■ **Directive**
Reproduce word for word the stretch of the material from the line containing "If you take a look at this tachometer, how" through the end of the material.

Dataset entries
>>>>

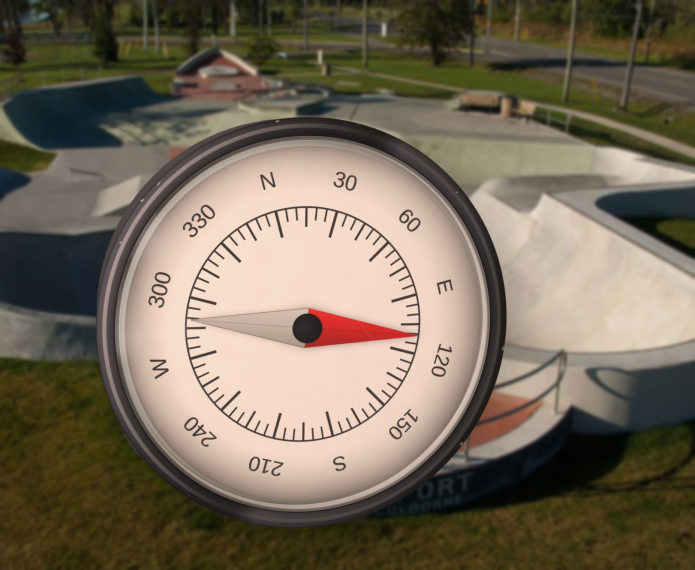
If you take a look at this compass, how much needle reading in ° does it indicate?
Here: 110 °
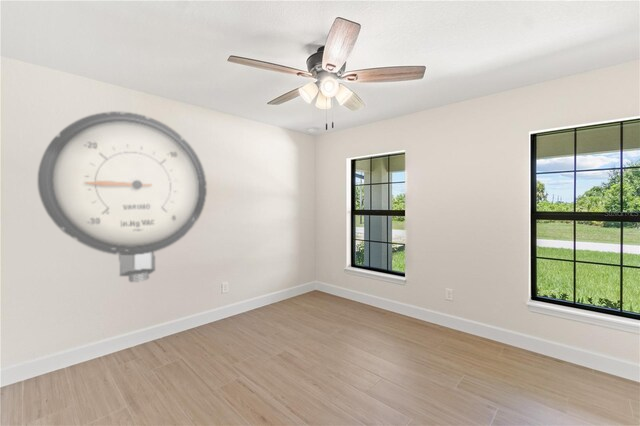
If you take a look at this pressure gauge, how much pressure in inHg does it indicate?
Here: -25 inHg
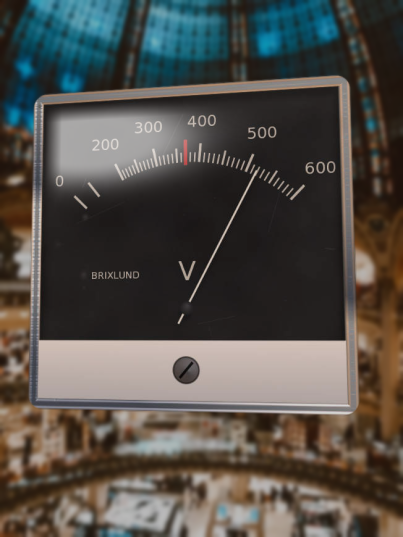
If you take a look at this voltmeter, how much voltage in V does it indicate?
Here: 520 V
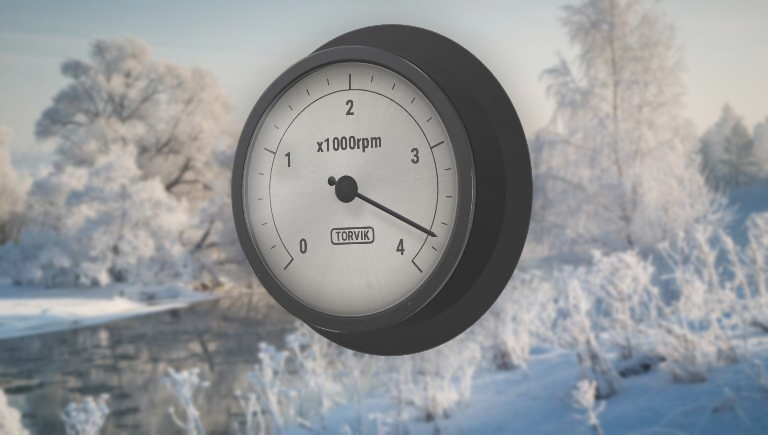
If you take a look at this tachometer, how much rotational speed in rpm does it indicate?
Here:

<<<<

■ **Your response**
If you take a look at this tachometer, how much rotational speed in rpm does it indicate?
Here:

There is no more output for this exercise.